A Benchtop Automated Sputum-to-Genotype System Using a Lab-on-a-Film Assembly for Detection of Multidrug-Resistant Mycobacterium tuberculosis

Abstract

Automated genotyping of drug-resistant Mycobacterium tuberculosis (MTB) directly from sputum is challenging for three primary reasons. First, the sample matrix, sputum, is highly viscous and heterogeneous, posing a challenge for sample processing. Second, acid-fast MTB bacilli are difficult to lyse. And third, there are hundreds of MTB mutations that confer drug resistance. An additional constraint is that MTB is most prevalent where test affordability is paramount. We address the challenge of sample homogenization and cell lysis using magnetic rotation of an external magnet, at high (5000) rpm, to induce the rotation of a disposable stir disc that causes chaotic mixing of glass beads ("MagVor"). Nucleic acid is purified using a pipet tip with an embedded matrix that isolates nucleic acid ("TruTip"). We address the challenge of cost and genotyping multiple mutations using 203 porous three-dimensional gel elements printed on a film substrate and enclosed in a microfluidic laminate assembly ("Lab-on-a-Film"). This Lab-on-a-Film assembly (LFA) serves as a platform for amplification, hybridization, washing, and fluorescent imaging, while maintaining a closed format to prevent amplicon contamination of the workspace. We integrated and automated MagVor homogenization, TruTip purification, and LFA amplification in a multisample, sputum-to-genotype system. Using this system, we report detection down to 43 cfu/mL of MTB bacilli from raw sputum.

Figure 1

A. Photograph of the interior of the analyzer depicting the MagVor for lysis and homogenization, the TruTip for purification, the deep-well plate so that all liquids are part of the consumable, pipetting station, the Lab-on-a-Film Assembly (LFA), the thermal cycler, and the imager. B. Illustration of the interfaces of the analyzer sub-systems with the consumables; the order of the analyzer operations is numbered. (Note, Step 6 - Air Drying occurs at Column 7 of the deep-well plate).

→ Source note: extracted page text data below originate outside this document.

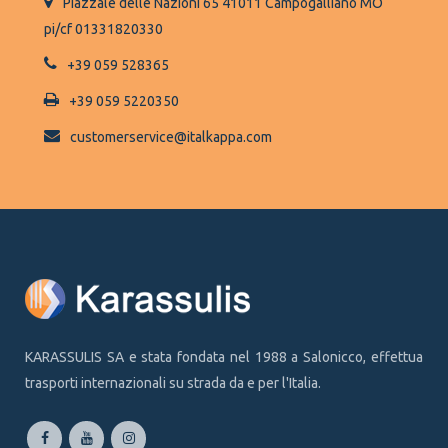
Piazzale delle Nazioni 65 41011 Campogalliano MO
pi/cf 01331820330
+39 059 528365
+39 059 5220350
customerservice@italkappa.com
KARASSULIS SA e stata fondata nel 1988 a Salonicco, effettua
trasporti internazionali su strada da e per l'Italia.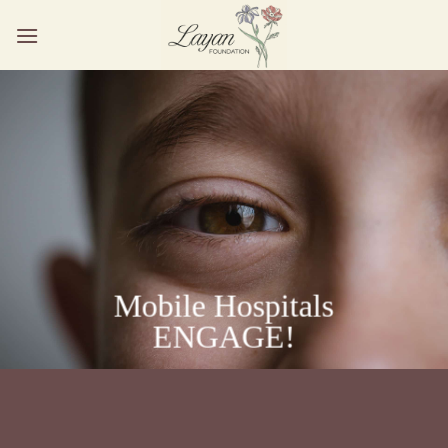
Ga
naar
inhoud
Mobile Hospitals
ENGAGE!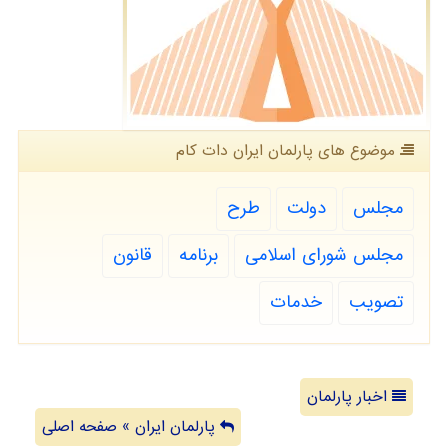
موضوع های پارلمان ایران دات كام
مجلس
دولت
طرح
مجلس شورای اسلامی
برنامه
قانون
تصویب
خدمات
اخبار پارلمان
پارلمان ایران » صفحه اصلی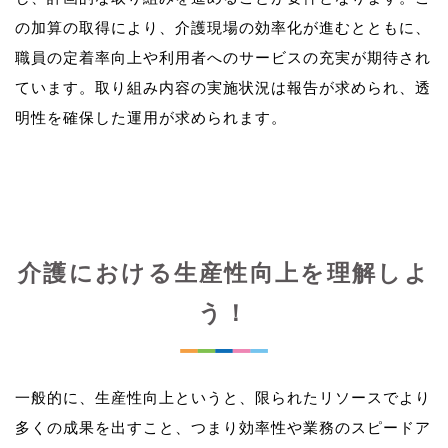
の加算の取得により、介護現場の効率化が進むとともに、
職員の定着率向上や利用者へのサービスの充実が期待され
ています。取り組み内容の実施状況は報告が求められ、透
介護における生産性向上を理解しよ
う！
一般的に、生産性向上というと、限られたリソースでより
多くの成果を出すこと、つまり効率性や業務のスピードア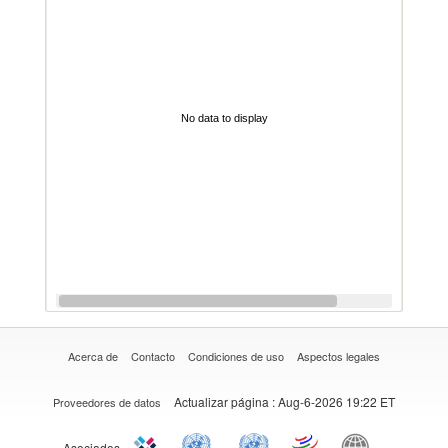
No data to display
Acerca de
Contacto
Condiciones de uso
Aspectos legales
Actualizar página
: Aug-6-2026 19:22 ET
Proveedores de datos
Asociados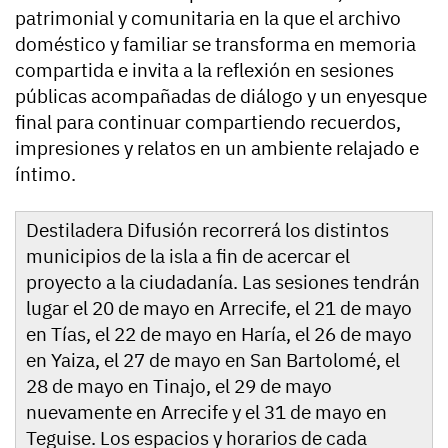
patrimonial y comunitaria en la que el archivo
doméstico y familiar se transforma en memoria
compartida e invita a la reflexión en sesiones
públicas acompañadas de diálogo y un enyesque
final para continuar compartiendo recuerdos,
impresiones y relatos en un ambiente relajado e
íntimo.
Destiladera Difusión recorrerá los distintos
municipios de la isla a fin de acercar el
proyecto a la ciudadanía. Las sesiones tendrán
lugar el 20 de mayo en Arrecife, el 21 de mayo
en Tías, el 22 de mayo en Haría, el 26 de mayo
en Yaiza, el 27 de mayo en San Bartolomé, el
28 de mayo en Tinajo, el 29 de mayo
nuevamente en Arrecife y el 31 de mayo en
Teguise. Los espacios y horarios de cada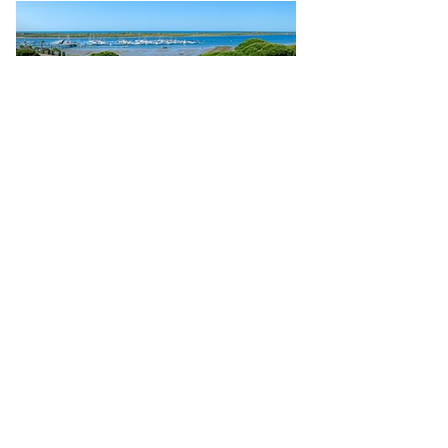
Copyright 2026 Blog Fuerte Hoteles ·
RSS Feed
·
Connexion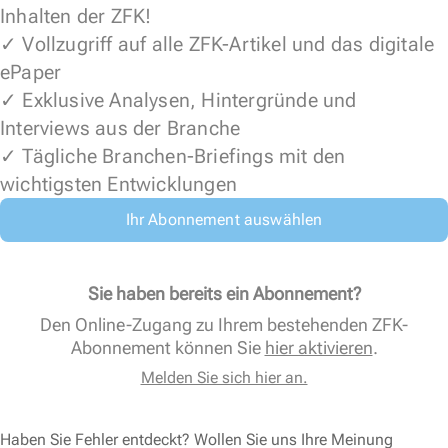
Inhalten der ZFK!
✓ Vollzugriff auf alle ZFK-Artikel und das digitale
ePaper
✓ Exklusive Analysen, Hintergründe und
Interviews aus der Branche
✓ Tägliche Branchen-Briefings mit den
wichtigsten Entwicklungen
Ihr Abonnement auswählen
Sie haben bereits ein Abonnement?
Den Online-Zugang zu Ihrem bestehenden ZFK-
Abonnement können Sie
hier aktivieren
.
Melden Sie sich hier an.
Haben Sie Fehler entdeckt? Wollen Sie uns Ihre Meinung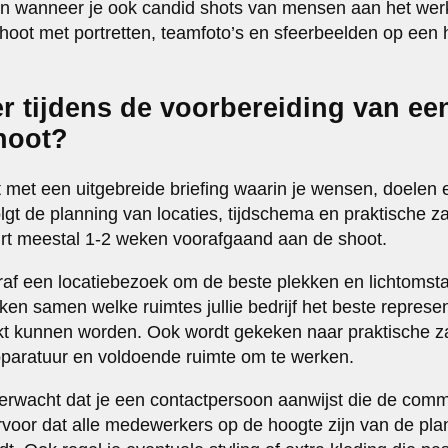
dan wanneer je ook candid shots van mensen aan het wer
shoot met portretten, teamfoto’s en sfeerbeelden op een 
r tijdens de voorbereiding van ee
shoot?
 met een uitgebreide briefing waarin je wensen, doelen e
gt de planning van locaties, tijdschema en praktische z
uurt meestal 1-2 weken voorafgaand aan de shoot.
raf een locatiebezoek om de beste plekken en lichtomst
eken samen welke ruimtes jullie bedrijf het beste repres
kt kunnen worden. Ook wordt gekeken naar praktische z
pparatuur en voldoende ruimte om te werken.
 verwacht dat je een contactpersoon aanwijst die de comm
voor dat alle medewerkers op de hoogte zijn van de pla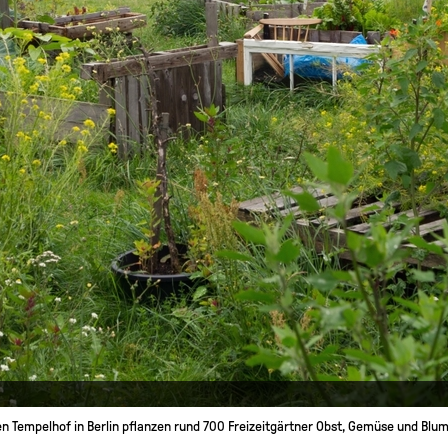
n Tempelhof in Berlin pflanzen rund 700 Freizeitgärtner Obst, Gemüse und Blu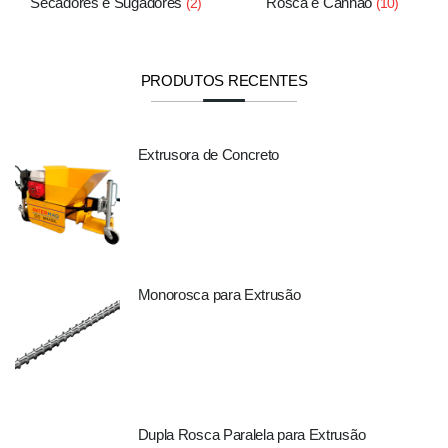
Secadores e Sugadores
Rosca e Canhão
(2)
(10)
PRODUTOS RECENTES
Extrusora de Concreto
Monorosca para Extrusão
Dupla Rosca Paralela para Extrusão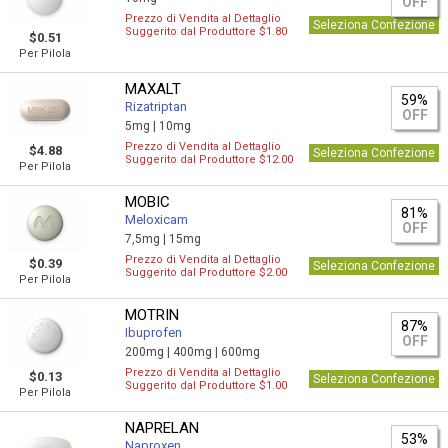
OFF
Prezzo di Vendita al Dettaglio
Seleziona Confezione
Suggerito dal Produttore $1.80
$0.51
Per Pilola
MAXALT
59%
Rizatriptan
OFF
5mg |
10mg
Prezzo di Vendita al Dettaglio
$4.88
Seleziona Confezione
Suggerito dal Produttore $12.00
Per Pilola
MOBIC
81%
Meloxicam
OFF
7,5mg |
15mg
Prezzo di Vendita al Dettaglio
$0.39
Seleziona Confezione
Suggerito dal Produttore $2.00
Per Pilola
MOTRIN
87%
Ibuprofen
OFF
200mg |
400mg |
600mg
Prezzo di Vendita al Dettaglio
$0.13
Seleziona Confezione
Suggerito dal Produttore $1.00
Per Pilola
NAPRELAN
53%
Naproxen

The carriage moves the consumable to each interface on the analyzer.

Figure 2.

Layout of the consumable for 6 samples in which the following steps occur. (1) Lysis and homogenization occur in lysis tubes, which include a magnetized stir disc and glass beads. (2) The TruTip aspirates the sample mixed with a binding buffer so that it flows through the pores of the matrix in the tip resulting in DNA bound to the matrix. (3) The porous matrix is washed to remove the impurities. (4) The matrix is dried with air. (5) The bound DNA is eluted into an elution buffer. (6) The purified DNA is amplified with an asymmetric PCR reaction. (7) The product (with fluorescent labels) hybridize to the gel elements. (8) The gel elements are washed to remove unbound product. And, (9) an image of the array is captured and analyzed.

Figure 3.

Illustration of the LFA on the system with the thermal cycler in the (1) “up” (disengaged) position, (2) in the “down” (engaged) position, and (3) with the imager capable of individually imaging and analyzing each array of gel elements.

Figure 4.

Sputum-to-genotype amplification signals across 8 runs with correct detection (genotyping) down to 43 cfu/mL. Also shown are the signals for the external control (1pg H37Ra DNA).